* Work item
If a line of the records holds the word "source", copy it out.
[Supplied data — start]
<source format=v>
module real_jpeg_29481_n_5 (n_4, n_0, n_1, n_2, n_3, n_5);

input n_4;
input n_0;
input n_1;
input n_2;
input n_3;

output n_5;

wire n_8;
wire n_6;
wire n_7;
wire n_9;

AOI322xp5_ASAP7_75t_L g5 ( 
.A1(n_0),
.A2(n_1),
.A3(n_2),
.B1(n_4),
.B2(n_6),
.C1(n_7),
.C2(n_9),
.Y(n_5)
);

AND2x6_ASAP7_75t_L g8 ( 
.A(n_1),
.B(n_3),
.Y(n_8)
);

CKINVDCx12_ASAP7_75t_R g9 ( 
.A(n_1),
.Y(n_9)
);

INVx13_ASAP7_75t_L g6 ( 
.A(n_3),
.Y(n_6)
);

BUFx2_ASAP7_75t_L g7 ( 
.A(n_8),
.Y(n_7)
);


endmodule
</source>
[Supplied data — finish]
[Supplied data — start]
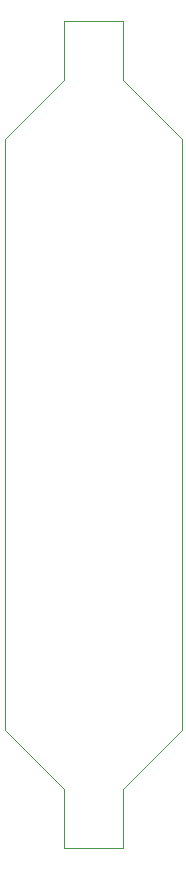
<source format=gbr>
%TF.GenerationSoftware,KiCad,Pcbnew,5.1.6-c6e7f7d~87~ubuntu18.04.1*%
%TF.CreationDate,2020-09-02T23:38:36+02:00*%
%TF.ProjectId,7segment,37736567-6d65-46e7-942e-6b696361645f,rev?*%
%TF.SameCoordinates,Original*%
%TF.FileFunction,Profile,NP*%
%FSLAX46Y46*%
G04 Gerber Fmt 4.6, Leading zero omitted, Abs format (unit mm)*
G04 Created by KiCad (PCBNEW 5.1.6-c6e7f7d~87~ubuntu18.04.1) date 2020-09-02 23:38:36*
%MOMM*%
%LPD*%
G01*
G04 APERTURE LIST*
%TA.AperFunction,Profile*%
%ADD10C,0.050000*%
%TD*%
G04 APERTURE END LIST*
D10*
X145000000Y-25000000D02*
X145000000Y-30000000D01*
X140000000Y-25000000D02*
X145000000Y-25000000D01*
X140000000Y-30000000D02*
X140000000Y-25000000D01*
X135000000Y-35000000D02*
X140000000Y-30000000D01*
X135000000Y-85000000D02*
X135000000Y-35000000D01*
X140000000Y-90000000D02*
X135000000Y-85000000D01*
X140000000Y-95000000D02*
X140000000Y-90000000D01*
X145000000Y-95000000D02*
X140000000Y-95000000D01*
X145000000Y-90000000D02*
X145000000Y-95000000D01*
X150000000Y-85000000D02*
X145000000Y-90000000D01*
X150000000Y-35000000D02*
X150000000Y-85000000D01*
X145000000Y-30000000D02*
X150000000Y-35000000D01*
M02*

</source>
[Supplied data — finish]
* Exercise output
<source format=v>
</source>
<source format=gbr>
</source>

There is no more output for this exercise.